──────── Sayfa alıntısı ────────

Jeolog Prof. Dr. Cenk Yaltırak, deprem felaketinin ardından önemli açıklamalarda bulundu. Marmara’da şimdiye kadar toplanan tüm verilerin dağınık tespih taneleri gibi olduğunu belirten Yaltırak, “Marmara Denizi’nde beklenen depremler ile ilgili farklı açıklamalar okuyorsunuz ve kafanızda doğal olarak birçok soru oluşuyor. Öncelikle bilimde tartışmanın normal olduğunu bilmemiz gerekir. Bilim, yanlışlanarak ilerleyen bir çalışma disiplindir. Eğer bilimde yanlışlama olmazsa gelişme de olmaz ve ona artık bilim diyemeyiz. Farklı tartışmalar olması zaten elzemdir. Yeter ki tartışanlar çalışmalarında bilimsel metodları kullanmış olsun” dedi.

──────── Çıkarılan satırlar ────────

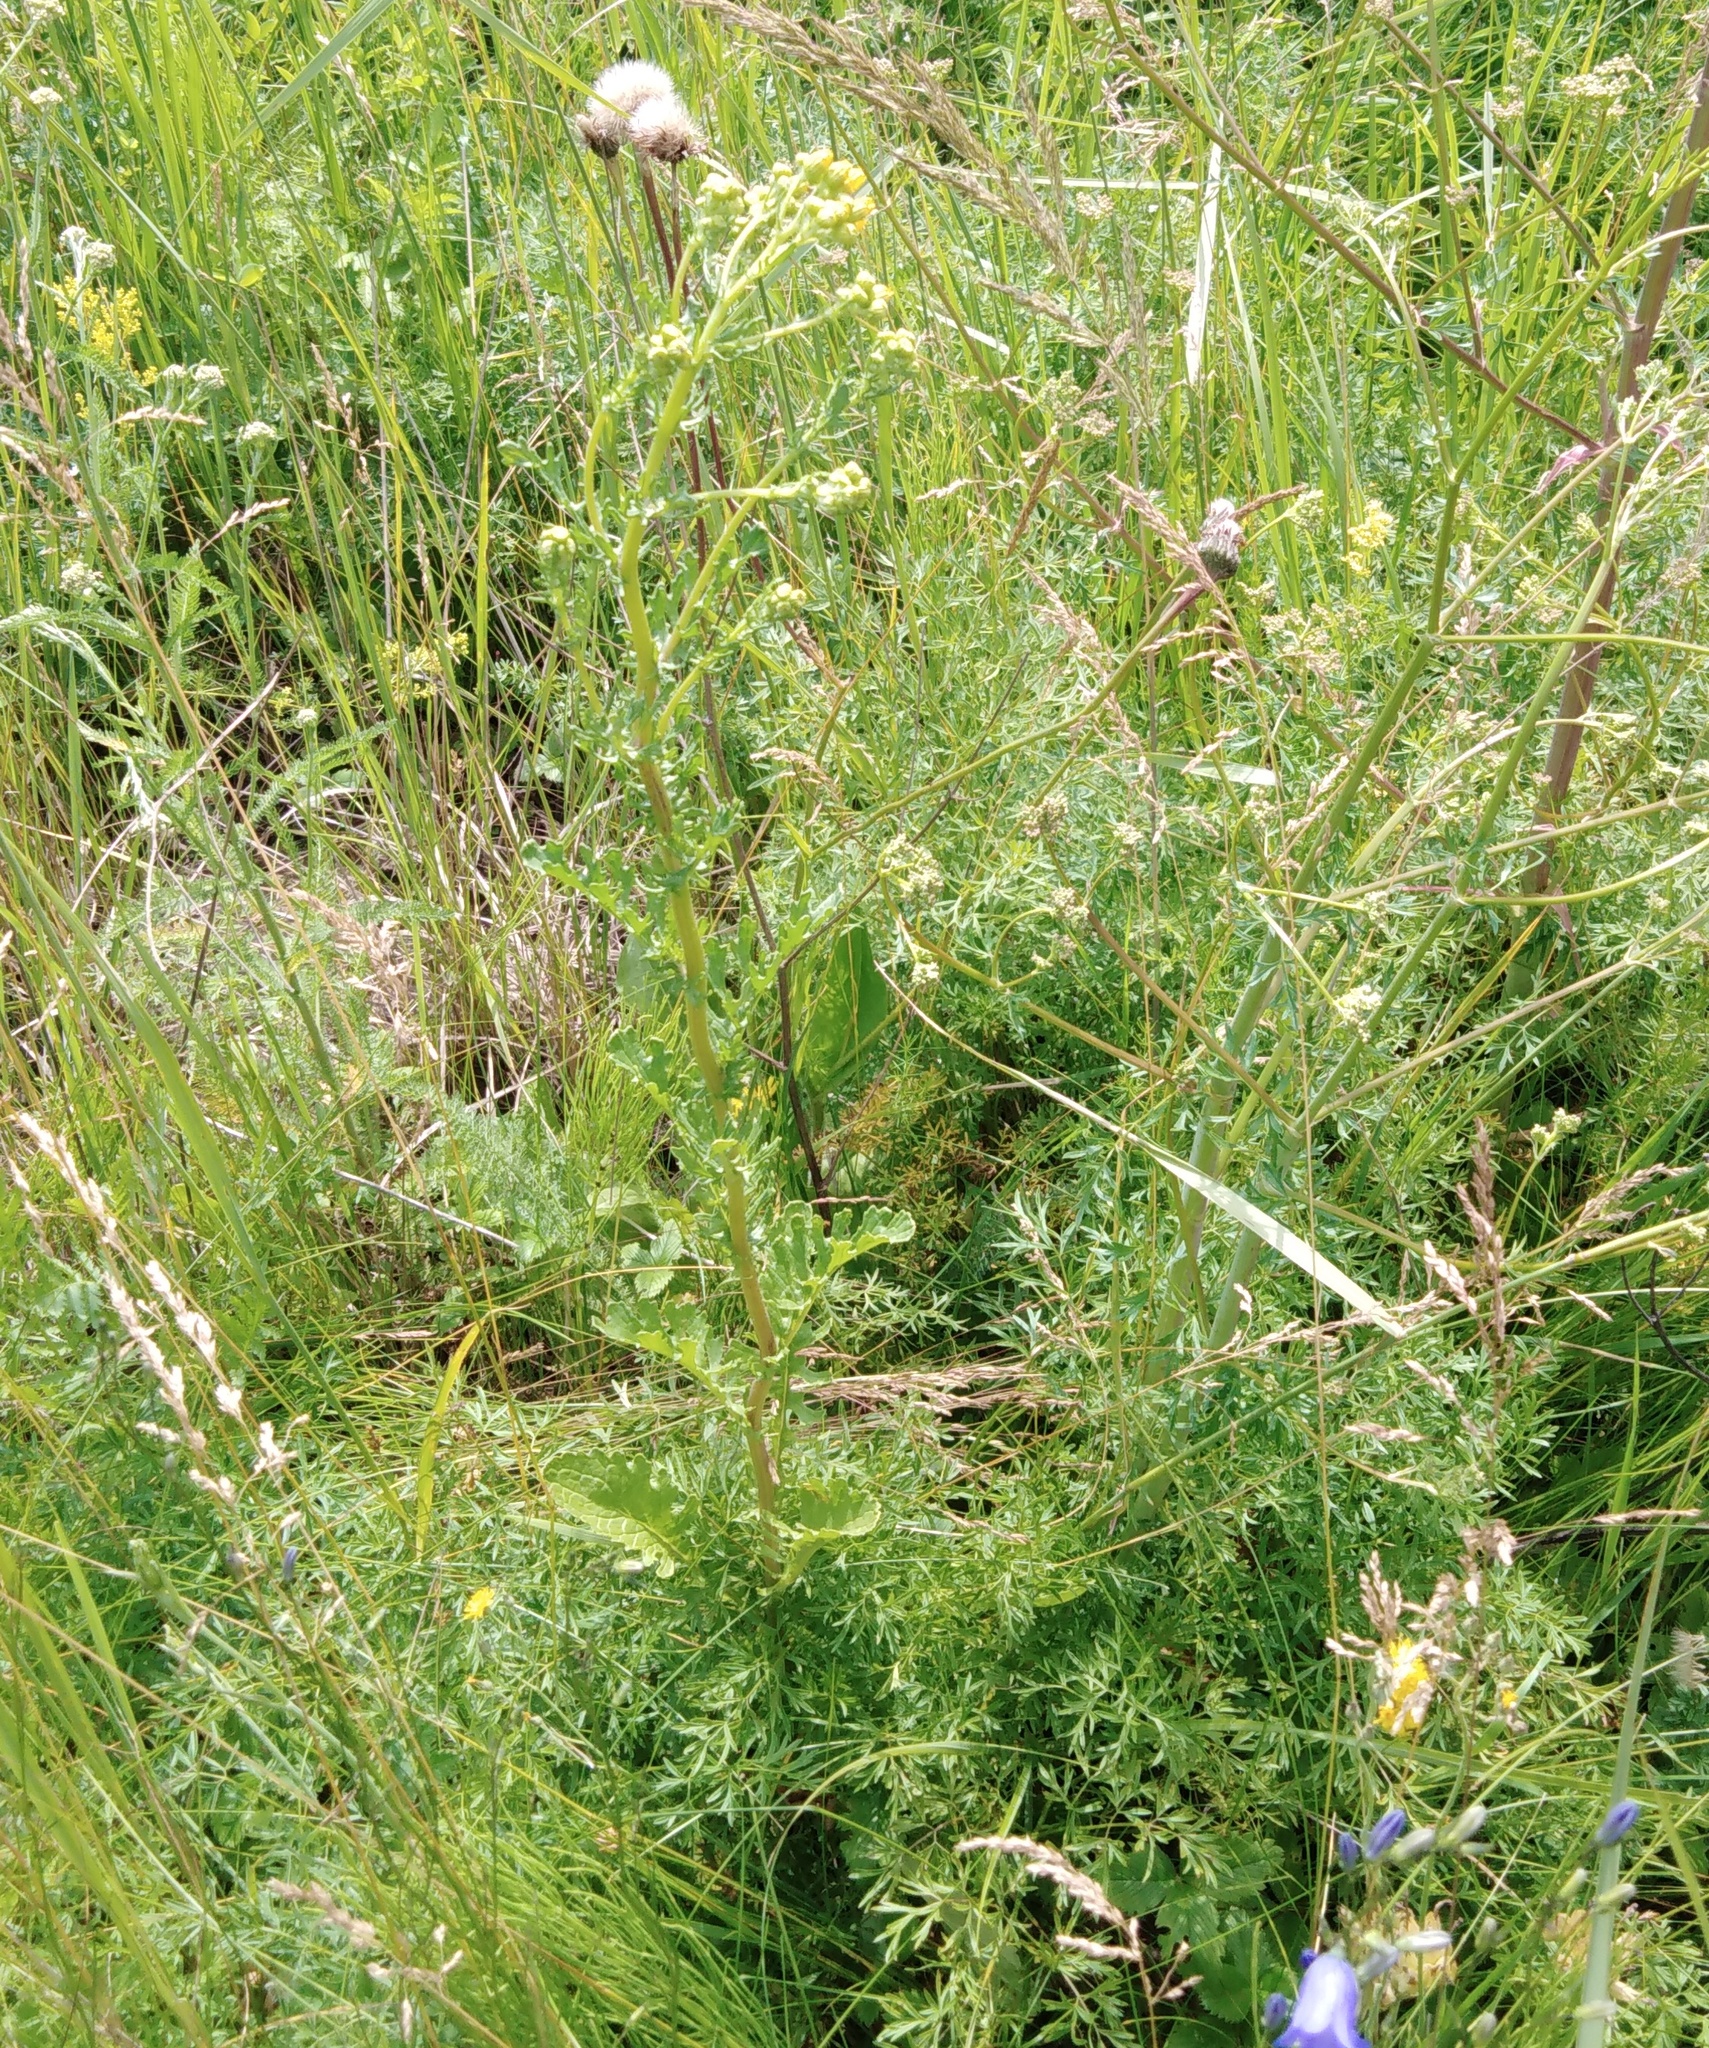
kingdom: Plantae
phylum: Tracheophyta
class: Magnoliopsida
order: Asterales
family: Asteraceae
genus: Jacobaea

────────
──────── Çıkarılan satırlar ────────

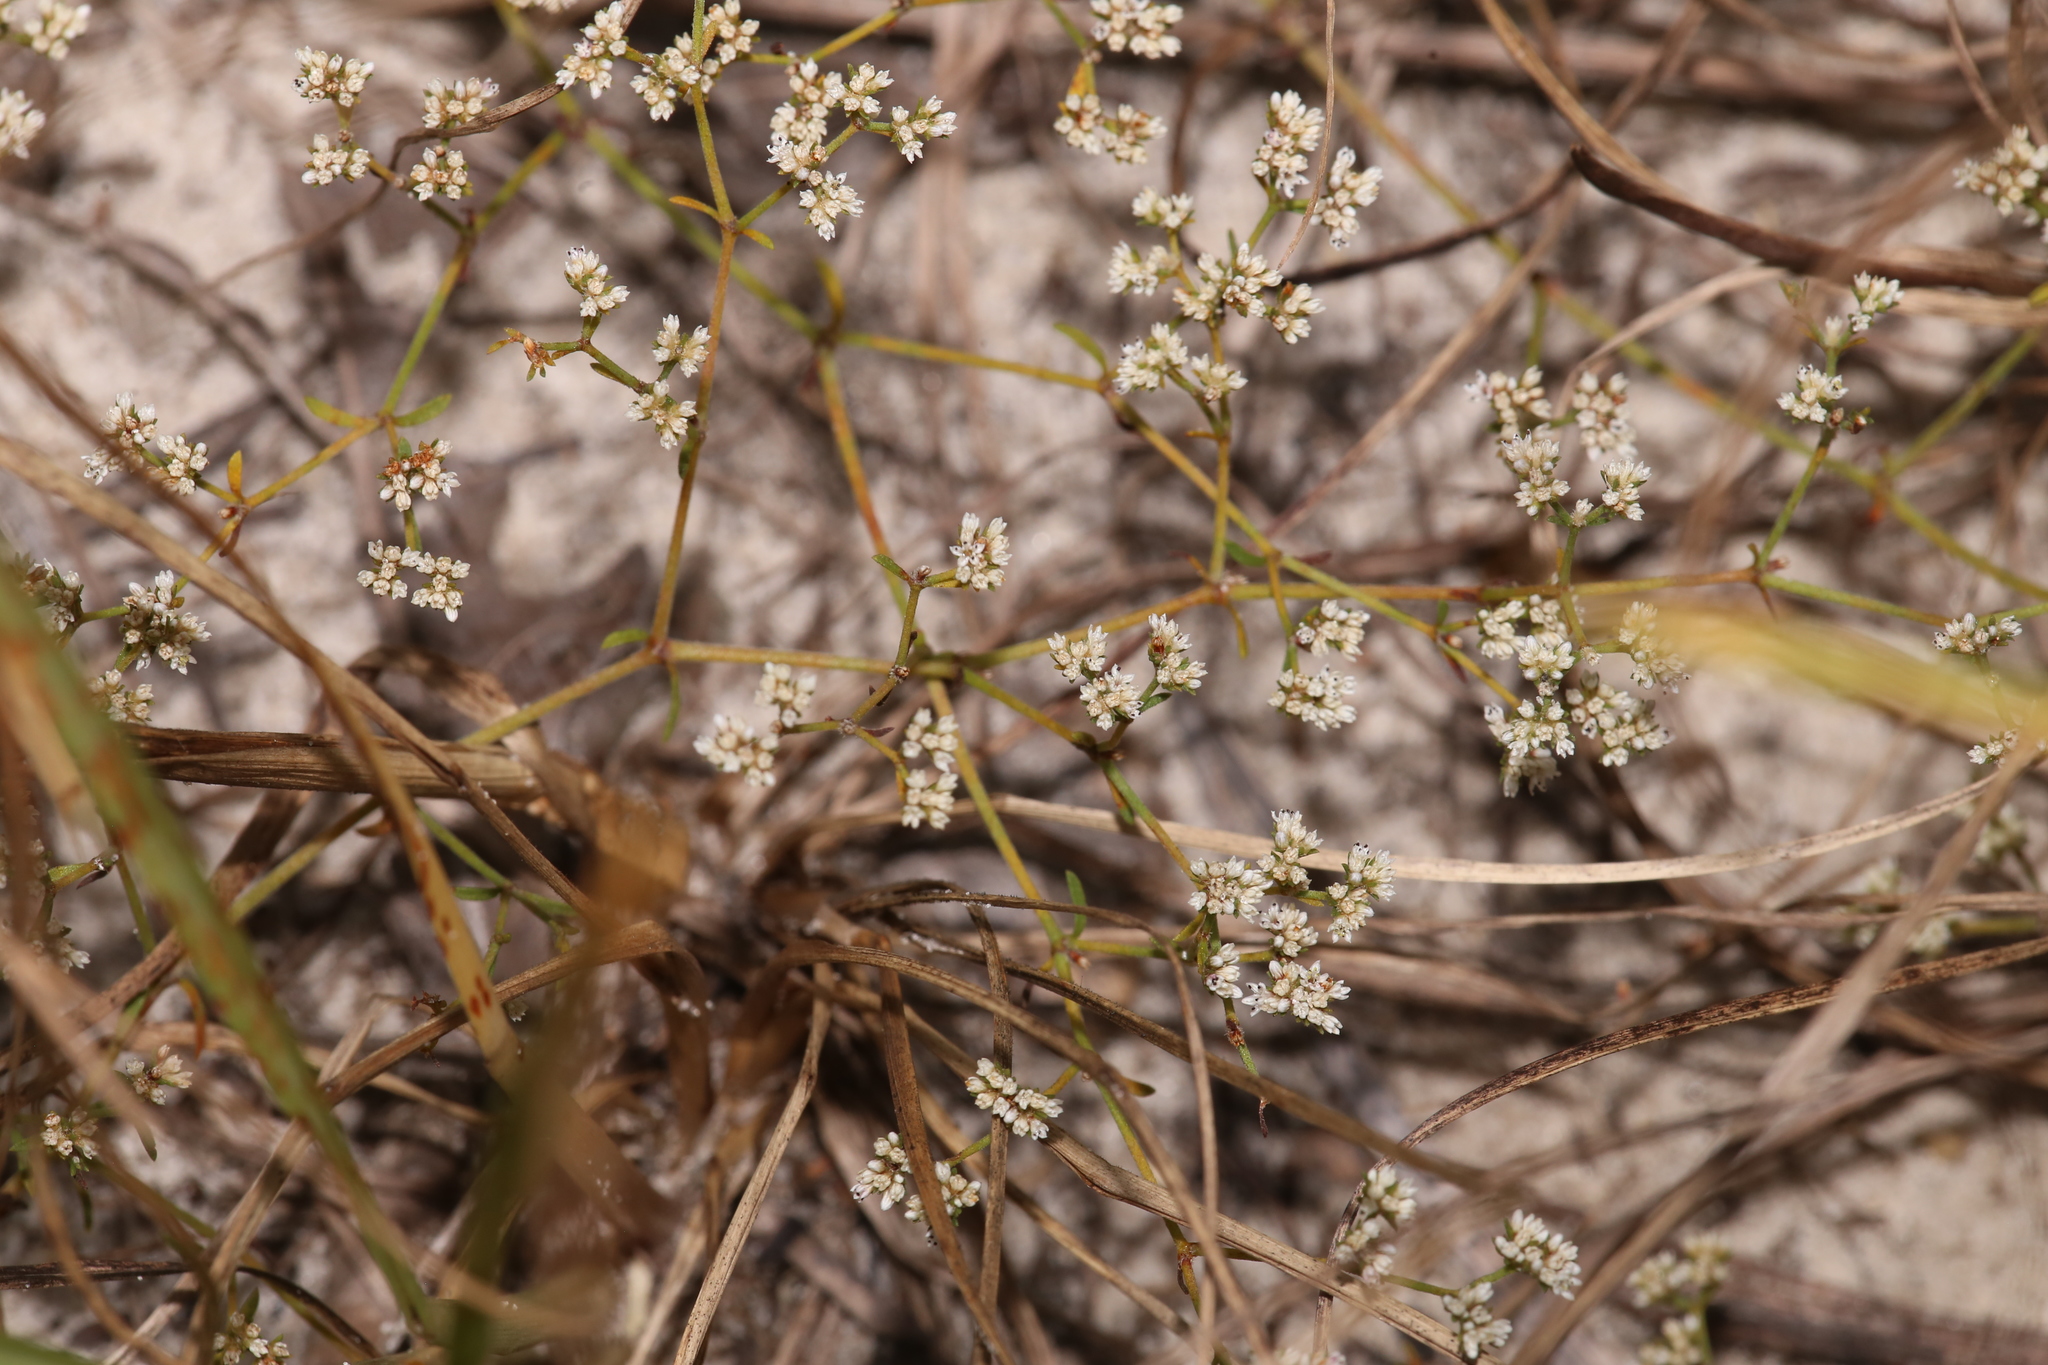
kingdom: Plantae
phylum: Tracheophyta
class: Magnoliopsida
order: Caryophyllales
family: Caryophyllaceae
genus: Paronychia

────────

### Görev A
Marmara depremlerine ilişkin metinde Yaltırak'ın tırnak içinde aktarılan sözlerini oluşturan cümleleri sırasıyla yazınız.
### Görev B
Marmara depremlerine ilişkin metni kaldığı yerden sürdürünüz.

### Alıştırma sonucu A
1. Marmara Denizi’nde beklenen depremler ile ilgili farklı açıklamalar okuyorsunuz ve kafanızda doğal olarak birçok soru oluşuyor.
2. Öncelikle bilimde tartışmanın normal olduğunu bilmemiz gerekir.
3. Bilim, yanlışlanarak ilerleyen bir çalışma disiplindir.
4. Eğer bilimde yanlışlama olmazsa gelişme de olmaz ve ona artık bilim diyemeyiz.
5. Farklı tartışmalar olması zaten elzemdir.
6. Yeter ki tartışanlar çalışmalarında bilimsel metodları kullanmış olsun

### Alıştırma sonucu B
Rapor hazırladık
Marmara’da tek mi yoksa birden fazla mı fay olduğuna ilişkin konuşan Yaltırak, “Her şeyden önce her ne kadar farklı bilimsel çalışmalar yapıyor olsak da Marmara Deniz’inde deprem olacağı konusunda tüm yer bilimleri camiası hemfikirdir. Bu konuda bireysel ve kamusal tedbirlerin alınması gerektiğini yıllardır hepimiz söylüyoruz. Bu açıklamam Marmara Denizi’nde beklenen depremlerle ilgili olmakla birlikte, sizinle son birkaç gündür 50’nin üzerinde İTÜ’lü akademisyen arkadaşımızla birlikte Kahramanmaraş’ı ve 10 ilimizi etkileyen depremlerle ilgili gece-gündüz çalışarak bir rapor hazırladığımızı paylaşmak isterim. Bu ön raporun devamı da olacak. Bu çalışmaların gelecekteki depremler olmadan önce dikkate alınmasını diliyoruz” diye konuştu.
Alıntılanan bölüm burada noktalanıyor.